En effet, la réduction du nombre de clients de la travailleuse la rendrait plus susceptible d’accepter des circonstances risquées ou dangereuses pour continuer d’avoir des revenus.
Amélie Bouchard dénonce également le modèle privilégié par Equally Safe, soulignant qu’il existe un malaise social avec la sexualité et la pensée que les femmes s’y dirigent par choix, mais également une crainte de faciliter l’exploitation sexuelle. « C’est comme si le gouvernement était sur une corde raide », estime-t-elle.
Pour Karine Côté, professeure en psychologie à l’Université du Québec à Chicoutimi (UQAC) et chercheuse dans le milieu de l’industrie du sexe, les répercussions positives et négatives existent dans chacune des approches de législation de la prostitution. Même s’il est complexe de trouver un terrain d’entente dans un enjeu aussi polarisant, « tout le monde a quelque chose en commun, soit de vouloir aider [les travailleuses du sexe] », estime-t-elle.
Un milieu encore incompris
Mme Menon croit fermement que la consultation n’aidera pas les travailleuses du sexe, et cette opinion est assez unanime dans les autres organisations au pays. « Dès que l’enjeu a été soulevé, on a organisé des colloques et on s’est mobilisées », dit-elle. Elle affirme que le gouvernement écossais était impressionné de constater que la communauté était aussi organisée et persistante.

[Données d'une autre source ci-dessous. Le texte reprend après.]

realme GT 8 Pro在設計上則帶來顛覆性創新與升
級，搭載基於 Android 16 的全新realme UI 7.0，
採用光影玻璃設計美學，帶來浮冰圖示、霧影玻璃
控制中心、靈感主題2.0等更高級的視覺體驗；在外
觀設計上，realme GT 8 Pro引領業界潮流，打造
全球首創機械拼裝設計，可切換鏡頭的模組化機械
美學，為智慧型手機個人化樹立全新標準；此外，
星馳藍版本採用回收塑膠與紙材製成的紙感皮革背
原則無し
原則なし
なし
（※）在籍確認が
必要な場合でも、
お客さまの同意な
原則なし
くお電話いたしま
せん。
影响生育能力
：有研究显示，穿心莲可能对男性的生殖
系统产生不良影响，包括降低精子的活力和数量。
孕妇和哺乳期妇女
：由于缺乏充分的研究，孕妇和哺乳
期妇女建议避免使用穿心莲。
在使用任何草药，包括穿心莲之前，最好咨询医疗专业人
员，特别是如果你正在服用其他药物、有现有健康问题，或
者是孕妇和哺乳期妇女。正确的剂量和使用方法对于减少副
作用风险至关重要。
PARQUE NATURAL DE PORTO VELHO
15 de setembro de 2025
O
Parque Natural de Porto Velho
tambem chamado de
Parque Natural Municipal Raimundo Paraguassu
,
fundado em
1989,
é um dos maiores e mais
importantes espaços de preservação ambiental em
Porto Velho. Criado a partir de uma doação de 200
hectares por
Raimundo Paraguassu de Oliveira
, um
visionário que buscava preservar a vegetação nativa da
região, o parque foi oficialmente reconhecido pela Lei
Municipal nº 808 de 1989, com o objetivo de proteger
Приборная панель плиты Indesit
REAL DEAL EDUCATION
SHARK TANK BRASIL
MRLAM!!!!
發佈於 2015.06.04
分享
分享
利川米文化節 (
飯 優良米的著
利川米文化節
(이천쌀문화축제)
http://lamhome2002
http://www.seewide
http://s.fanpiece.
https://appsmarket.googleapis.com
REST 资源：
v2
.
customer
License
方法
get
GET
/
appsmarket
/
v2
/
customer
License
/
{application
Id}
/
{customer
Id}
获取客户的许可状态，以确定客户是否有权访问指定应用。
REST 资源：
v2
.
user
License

Pour sa part, Mme Côté estime qu’une présence accrue d’organismes et de campagnes de sensibilisation dans les médias ainsi que de l’éducation préventive dans les écoles pourrait enlever le stigmate de ce milieu souvent tabou. « Si on en parlait plus, les gens seraient plus portés à y réfléchir et à réévaluer leurs perceptions », pense également Amélie Bouchard.
La consultation est terminée, mais la suite est incertaine. Bien qu’Equally Safe tende à imposer le modèle nordique, la loi écossaise n’empruntera pas forcément cette direction. « Récemment, on a obtenu une importante visibilité par la presse, beaucoup de gens changent d’avis », affirme la coordonnatrice d’Umbrella Lane, qui implore le gouvernement écossais de commencer une fois pour toutes à écouter les femmes impliquées.